Sample hosted assets used by the app

  • https://huggingface.co/jeffasante/cellm-models/resolve/main/qwen2.5-0.5b-int8-v1/qwen2.5-0.5b-int8-v1.cellm?download=true
  • https://huggingface.co/jeffasante/cellm-models/resolve/main/qwen2.5-0.5b-int8-v1/tokenizer.json?download=true
  • https://huggingface.co/jeffasante/cellm-models/resolve/main/qwen2.5-0.5b-int8-v1/tokenizer_config.json?download=true
  • https://github.com/jeffasante/cellm/blob/main/models/smollm2-135m-int8.cellm
  • https://huggingface.co/jeffasante/cellm-models/resolve/main/gemma-4-E2B-it-int4-aggr-v5/gemma-4-E2B-it-int4-aggr-v5.cellmd?download=true
  • https://huggingface.co/jeffasante/cellm-models/resolve/main/gemma-4-E2B-it-int4-aggr-v5/tokenizer.json?download=true
  • https://huggingface.co/jeffasante/cellm-models/resolve/main/gemma-4-E2B-it-int4-aggr-v5/tokenizer_config.json?download=true
  • https://huggingface.co/HuggingFaceTB/SmolLM2-135M/resolve/main/tokenizer.json
  • https://github.com/jeffasante/cellm/blob/main/models/smolvlm-256m-int8.cellm
  • https://github.com/jeffasante/cellm/blob/main/models/test_images/rococo_1.jpg

The app normalizes GitHub blob URLs to raw-download URLs before fetching.

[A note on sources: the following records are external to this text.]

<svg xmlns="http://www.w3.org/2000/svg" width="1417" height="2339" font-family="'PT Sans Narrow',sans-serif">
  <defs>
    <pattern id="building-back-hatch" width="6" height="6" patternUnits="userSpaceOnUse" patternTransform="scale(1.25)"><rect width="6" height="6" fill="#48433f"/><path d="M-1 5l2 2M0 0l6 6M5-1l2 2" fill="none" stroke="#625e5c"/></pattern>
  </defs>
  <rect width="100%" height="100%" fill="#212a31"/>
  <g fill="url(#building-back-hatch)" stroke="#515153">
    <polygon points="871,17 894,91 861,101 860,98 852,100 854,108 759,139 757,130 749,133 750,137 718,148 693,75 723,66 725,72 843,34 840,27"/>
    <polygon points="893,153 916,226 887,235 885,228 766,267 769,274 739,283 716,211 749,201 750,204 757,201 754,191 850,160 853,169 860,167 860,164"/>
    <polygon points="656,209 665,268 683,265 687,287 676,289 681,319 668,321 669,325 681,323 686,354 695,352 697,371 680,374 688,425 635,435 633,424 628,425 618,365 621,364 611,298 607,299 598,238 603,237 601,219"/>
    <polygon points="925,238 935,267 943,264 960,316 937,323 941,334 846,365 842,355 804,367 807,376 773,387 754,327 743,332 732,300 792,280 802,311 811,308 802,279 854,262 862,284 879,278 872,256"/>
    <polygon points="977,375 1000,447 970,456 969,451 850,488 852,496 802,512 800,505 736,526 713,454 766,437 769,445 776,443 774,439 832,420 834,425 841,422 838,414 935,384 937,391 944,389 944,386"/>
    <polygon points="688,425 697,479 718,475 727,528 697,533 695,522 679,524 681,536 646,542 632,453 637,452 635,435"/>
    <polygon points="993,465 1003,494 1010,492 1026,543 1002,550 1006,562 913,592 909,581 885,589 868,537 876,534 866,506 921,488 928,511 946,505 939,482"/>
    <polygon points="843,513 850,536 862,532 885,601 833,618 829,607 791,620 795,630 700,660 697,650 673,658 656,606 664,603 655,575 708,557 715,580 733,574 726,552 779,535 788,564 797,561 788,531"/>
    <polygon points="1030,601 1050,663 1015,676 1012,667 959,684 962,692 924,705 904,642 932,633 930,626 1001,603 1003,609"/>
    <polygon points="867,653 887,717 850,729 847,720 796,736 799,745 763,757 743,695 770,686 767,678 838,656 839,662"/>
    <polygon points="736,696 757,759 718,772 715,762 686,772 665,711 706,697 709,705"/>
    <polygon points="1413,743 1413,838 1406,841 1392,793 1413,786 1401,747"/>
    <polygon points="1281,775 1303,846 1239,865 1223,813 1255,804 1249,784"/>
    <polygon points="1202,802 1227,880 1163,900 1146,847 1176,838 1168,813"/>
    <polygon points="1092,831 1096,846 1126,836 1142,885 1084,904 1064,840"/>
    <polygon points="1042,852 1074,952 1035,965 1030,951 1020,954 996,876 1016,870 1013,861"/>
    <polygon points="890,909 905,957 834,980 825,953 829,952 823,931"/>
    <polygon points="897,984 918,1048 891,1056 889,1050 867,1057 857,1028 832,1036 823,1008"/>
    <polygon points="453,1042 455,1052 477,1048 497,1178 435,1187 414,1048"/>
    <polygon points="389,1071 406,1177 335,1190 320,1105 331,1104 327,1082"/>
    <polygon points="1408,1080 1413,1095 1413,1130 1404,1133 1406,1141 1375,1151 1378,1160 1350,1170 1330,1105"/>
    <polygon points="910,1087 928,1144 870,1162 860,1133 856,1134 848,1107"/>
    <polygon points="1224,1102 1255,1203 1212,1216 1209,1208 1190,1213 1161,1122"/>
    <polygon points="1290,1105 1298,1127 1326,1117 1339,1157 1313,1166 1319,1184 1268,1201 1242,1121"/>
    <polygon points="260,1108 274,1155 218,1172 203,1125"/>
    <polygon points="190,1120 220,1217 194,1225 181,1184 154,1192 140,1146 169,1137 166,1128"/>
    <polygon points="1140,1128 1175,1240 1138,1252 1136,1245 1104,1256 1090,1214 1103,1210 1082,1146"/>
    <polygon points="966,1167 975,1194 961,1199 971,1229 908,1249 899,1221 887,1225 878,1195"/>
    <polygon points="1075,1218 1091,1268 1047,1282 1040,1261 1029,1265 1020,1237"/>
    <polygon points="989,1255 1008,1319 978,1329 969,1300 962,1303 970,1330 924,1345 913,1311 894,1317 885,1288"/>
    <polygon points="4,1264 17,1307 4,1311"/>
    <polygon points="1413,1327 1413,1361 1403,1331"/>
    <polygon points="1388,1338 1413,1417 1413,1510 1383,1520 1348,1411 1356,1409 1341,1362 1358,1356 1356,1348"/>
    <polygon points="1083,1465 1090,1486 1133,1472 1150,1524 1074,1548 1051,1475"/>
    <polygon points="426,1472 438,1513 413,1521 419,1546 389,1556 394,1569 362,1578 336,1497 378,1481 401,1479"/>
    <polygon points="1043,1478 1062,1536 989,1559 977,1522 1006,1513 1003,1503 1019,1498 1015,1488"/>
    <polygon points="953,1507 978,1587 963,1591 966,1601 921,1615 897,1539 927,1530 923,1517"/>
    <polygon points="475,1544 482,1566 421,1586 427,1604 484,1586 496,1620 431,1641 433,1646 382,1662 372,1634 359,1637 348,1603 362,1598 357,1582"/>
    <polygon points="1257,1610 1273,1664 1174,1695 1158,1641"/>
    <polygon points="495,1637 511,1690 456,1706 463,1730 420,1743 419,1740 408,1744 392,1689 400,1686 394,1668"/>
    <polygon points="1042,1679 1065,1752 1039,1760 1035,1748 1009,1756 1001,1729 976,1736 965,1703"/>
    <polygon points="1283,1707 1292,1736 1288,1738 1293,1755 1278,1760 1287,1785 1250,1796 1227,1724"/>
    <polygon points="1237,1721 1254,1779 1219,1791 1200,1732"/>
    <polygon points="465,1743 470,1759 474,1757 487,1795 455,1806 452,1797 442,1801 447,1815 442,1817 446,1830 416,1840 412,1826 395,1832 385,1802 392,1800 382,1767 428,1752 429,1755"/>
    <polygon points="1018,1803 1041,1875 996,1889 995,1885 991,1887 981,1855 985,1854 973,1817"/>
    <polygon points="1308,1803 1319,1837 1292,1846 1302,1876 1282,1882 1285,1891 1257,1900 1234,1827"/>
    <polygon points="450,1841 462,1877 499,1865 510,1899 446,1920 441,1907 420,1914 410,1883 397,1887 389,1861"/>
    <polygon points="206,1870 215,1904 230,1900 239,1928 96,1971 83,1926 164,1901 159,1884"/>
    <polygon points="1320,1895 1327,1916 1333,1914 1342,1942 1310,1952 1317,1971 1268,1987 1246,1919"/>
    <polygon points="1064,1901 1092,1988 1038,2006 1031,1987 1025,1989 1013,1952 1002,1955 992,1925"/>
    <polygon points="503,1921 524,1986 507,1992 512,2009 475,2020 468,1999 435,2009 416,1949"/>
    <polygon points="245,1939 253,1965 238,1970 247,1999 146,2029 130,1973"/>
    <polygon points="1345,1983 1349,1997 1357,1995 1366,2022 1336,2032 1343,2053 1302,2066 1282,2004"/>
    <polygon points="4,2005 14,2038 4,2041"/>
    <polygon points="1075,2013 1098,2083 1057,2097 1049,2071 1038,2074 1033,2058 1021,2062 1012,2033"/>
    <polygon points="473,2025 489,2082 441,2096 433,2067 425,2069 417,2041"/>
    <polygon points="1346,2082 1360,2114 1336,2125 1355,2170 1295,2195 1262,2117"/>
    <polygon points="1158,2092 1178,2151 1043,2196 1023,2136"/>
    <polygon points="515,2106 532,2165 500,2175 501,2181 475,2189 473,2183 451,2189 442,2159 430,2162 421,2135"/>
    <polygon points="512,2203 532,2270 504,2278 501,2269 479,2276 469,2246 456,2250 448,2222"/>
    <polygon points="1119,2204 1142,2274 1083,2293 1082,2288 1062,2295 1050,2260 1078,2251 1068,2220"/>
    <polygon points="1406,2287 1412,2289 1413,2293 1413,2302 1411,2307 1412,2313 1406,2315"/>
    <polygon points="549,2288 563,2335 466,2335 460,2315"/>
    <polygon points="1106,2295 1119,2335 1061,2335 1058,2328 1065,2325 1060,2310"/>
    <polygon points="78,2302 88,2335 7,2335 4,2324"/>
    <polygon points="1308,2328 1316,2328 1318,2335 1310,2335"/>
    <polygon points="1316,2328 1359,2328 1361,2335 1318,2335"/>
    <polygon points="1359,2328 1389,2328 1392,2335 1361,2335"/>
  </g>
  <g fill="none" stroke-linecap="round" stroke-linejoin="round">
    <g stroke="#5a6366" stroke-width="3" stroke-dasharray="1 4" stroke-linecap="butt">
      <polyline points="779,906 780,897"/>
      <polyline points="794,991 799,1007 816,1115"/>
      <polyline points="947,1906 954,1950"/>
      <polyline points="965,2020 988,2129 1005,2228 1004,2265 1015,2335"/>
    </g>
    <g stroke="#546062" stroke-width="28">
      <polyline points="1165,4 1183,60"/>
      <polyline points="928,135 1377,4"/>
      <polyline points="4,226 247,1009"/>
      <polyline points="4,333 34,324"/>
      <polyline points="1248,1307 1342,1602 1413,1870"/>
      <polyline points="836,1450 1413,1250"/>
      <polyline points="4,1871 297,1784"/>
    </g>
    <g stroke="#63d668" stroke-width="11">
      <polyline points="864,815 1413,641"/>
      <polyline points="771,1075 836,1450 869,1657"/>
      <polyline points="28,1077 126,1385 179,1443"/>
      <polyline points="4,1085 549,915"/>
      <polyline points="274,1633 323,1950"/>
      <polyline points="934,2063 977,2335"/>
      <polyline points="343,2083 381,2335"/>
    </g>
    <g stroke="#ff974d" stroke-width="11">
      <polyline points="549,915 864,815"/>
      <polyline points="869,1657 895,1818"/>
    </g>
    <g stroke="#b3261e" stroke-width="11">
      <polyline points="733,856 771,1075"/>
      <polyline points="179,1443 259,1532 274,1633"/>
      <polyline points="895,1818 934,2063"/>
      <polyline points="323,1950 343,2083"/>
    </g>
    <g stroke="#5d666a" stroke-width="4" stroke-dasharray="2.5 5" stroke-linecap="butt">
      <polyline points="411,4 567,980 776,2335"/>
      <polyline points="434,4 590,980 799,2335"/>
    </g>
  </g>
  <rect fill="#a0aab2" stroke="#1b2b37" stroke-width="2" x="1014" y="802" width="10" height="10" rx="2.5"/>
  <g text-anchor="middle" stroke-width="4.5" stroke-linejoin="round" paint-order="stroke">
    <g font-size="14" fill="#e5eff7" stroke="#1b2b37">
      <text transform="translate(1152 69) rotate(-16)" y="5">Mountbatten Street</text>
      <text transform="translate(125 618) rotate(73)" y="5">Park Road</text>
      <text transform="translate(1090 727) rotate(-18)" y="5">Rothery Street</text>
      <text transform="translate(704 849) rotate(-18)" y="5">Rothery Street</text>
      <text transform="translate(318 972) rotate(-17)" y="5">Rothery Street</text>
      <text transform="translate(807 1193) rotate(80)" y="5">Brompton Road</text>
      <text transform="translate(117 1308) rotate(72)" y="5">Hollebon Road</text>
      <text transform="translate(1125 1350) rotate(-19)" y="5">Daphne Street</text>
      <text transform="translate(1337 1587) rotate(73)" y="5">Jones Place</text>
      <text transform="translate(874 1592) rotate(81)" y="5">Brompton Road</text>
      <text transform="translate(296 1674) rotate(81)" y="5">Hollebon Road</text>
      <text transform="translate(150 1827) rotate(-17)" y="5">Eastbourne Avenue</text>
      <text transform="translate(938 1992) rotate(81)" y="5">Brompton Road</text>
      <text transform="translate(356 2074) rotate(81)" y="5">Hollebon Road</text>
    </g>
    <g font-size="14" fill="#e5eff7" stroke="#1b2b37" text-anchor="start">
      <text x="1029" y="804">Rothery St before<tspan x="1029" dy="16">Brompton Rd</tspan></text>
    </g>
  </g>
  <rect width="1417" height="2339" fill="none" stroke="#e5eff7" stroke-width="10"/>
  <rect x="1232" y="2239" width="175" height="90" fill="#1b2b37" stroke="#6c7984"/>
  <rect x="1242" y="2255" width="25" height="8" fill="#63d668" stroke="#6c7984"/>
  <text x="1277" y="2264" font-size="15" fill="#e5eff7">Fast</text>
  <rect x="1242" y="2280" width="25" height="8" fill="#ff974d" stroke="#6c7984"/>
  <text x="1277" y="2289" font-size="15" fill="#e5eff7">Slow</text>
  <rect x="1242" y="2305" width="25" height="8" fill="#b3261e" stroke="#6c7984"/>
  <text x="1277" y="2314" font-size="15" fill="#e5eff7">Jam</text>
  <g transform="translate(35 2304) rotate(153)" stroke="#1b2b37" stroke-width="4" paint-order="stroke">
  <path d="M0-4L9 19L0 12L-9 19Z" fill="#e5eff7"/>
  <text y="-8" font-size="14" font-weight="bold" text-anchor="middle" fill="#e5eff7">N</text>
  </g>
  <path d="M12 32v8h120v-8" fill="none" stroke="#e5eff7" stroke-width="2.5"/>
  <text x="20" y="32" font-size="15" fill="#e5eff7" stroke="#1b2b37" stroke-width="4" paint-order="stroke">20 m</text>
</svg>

For Gemma3 in LLM tab, Advanced Actions now support downloading model-only or tokenizer JSONs-only for phone import workflows.

Notes

  • Large model files are slow to load over the simulator and can exceed simulator storage limits. A physical device is the fastest way to validate end-to-end.
  • Keep tokenizer.json next to the .cellm model when you manage files on disk; the app lets you pick both explicitly.
  • Qwen and LLM backend selection are strict; no automatic CPU fallback when Metal is requested.
  • Qwen compact int4 can still be degenerate; use the stable Qwen model when validating response quality on-device.

Latest Metal KV optimization patch (what was changed)

To reduce long decode stalls and memory churn on iPhone when using Qwen with Metal selected, we patched the KV cache Metal path in:

  • crates/cellm-cache/src/kvcache.rs

What we changed

  1. Added reusable scratch buffers inside MetalKvStorage:
  • k_f16, v_f16, k_f32, v_f32, q_f32, out_f32, bases_u32
  • these are kept and grown as needed, instead of allocating every token step.
  1. Replaced tiny scalar Metal buffers with inline constants:
  • switched base/len/seq/head_dim/... kernel args to set_bytes(...)
  • removes many tiny per-dispatch buffer allocations.
  1. Wrapped command submission in autoreleasepool:
  • dispatch path now uses an autorelease pool around command buffer + encoder work
  • helps prevent memory buildup during long generation loops on iOS.

Why this helps

  • Lower allocation pressure in decode hot path.
  • Lower risk of iOS memory kill (IDEDebugSessionErrorDomain Code 11) during long runs.
  • Better baseline for the next phase (full attention/math parity and full Metal path).

Validation run

  • cargo check --workspace passed.
  • xcodebuild ... CellmDemo ... simulator build passed (BUILD SUCCEEDED).